*** DATA SUPPLIED Section Begins ***

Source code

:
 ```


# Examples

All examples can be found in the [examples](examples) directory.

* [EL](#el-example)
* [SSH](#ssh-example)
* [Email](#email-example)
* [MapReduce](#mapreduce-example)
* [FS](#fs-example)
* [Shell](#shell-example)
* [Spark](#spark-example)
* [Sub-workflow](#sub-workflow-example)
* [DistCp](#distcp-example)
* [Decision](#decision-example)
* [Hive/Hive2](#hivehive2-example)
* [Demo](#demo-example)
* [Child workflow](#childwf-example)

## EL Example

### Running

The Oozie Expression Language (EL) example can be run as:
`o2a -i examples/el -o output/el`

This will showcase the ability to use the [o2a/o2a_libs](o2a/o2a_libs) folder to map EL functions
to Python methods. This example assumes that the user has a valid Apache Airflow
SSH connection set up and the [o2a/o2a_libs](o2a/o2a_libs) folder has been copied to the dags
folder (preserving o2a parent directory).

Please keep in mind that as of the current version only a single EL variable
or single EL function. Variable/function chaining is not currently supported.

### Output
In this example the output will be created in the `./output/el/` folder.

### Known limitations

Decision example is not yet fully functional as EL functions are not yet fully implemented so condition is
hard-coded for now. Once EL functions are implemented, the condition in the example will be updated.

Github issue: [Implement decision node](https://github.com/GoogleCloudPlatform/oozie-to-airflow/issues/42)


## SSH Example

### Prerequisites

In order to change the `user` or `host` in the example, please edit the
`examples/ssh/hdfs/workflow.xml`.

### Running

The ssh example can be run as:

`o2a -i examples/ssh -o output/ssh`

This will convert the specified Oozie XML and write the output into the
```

*** DATA SUPPLIED Section Ends ***

#### REQUIRED ACTION
Some lines in the records above contain "directory". Count them and give the number only.

#### TASK RESPONSE
2